In conversation with Money Management following the results, AMP CEO Alexis George said the company is now “living and breathing organic growth” after a period of divestments.
The financial advice profession is no stranger to offshoring, with many firms seeing it as a key strategy to optimise their business and gain greater efficiencies. For example, national advice firm Invest Blue harnesses outsourced services through Philippine-Australian company Vital Business Partner (VBP).
In 2022, Diverger partnered with Atlas Outsourcing to provide virtual administration and paraplanning services to its client network through a network of staff in the Philippines. Meanwhile, Sequoia acquired a national paraplanning service Clique Paraplanning last year to provide outsourced paraplanning services to financial planners and AFSLs.
Moreover, the FSU called attention to AMP’s enterprise agreement (EA) that expired last year, saying that the firm has failed to enter into negotiations for a new agreement. The union is campaigning with AMP staff to bargain for a new EA, it said.
“Without an enterprise agreement, AMP’s non-executive workforce does not have the ability to negotiate their own pay and conditions. Staff working conditions could continue to deteriorate without the protection of an enterprise agreement,” McPherson said.

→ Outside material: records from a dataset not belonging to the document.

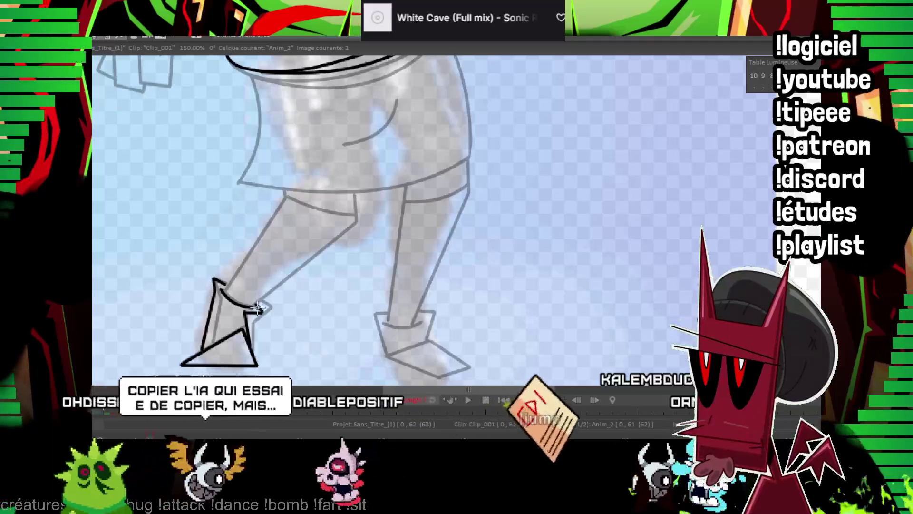
{"action": "left_click_drag", "start_coordinate": [257, 309], "coordinate": [339, 241]}
{"action": "mouse_move", "coordinate": [257, 305]}
{"action": "left_mouse_down"}
{"action": "mouse_move", "coordinate": [379, 211]}
{"action": "mouse_move", "coordinate": [378, 187]}
{"action": "left_mouse_up"}
{"action": "left_click_drag", "start_coordinate": [223, 290], "coordinate": [300, 195]}
{"action": "key", "text": "Left"}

The FSU national assistant secretary said there is nothing stopping AMP from “continuing to strip down workers’ conditions”.
“AMP’s CEO boasts of their commitment to ‘simplification and cost reduction’ which in the absence of employee protections is ominous for its workers. We have serious concerns for what they will strip away next,” she said.
Last October, it was revealed that nearly 30 staff at AMP could be affected by changes to its marketing and communications team.
Responding at the time, the FSU said: “With an expired enterprise agreement, and a management at AMP who has refused to negotiate a new one, staff have very limited protections. They’re entitled to only the bare minimum redundancy and other conditions.”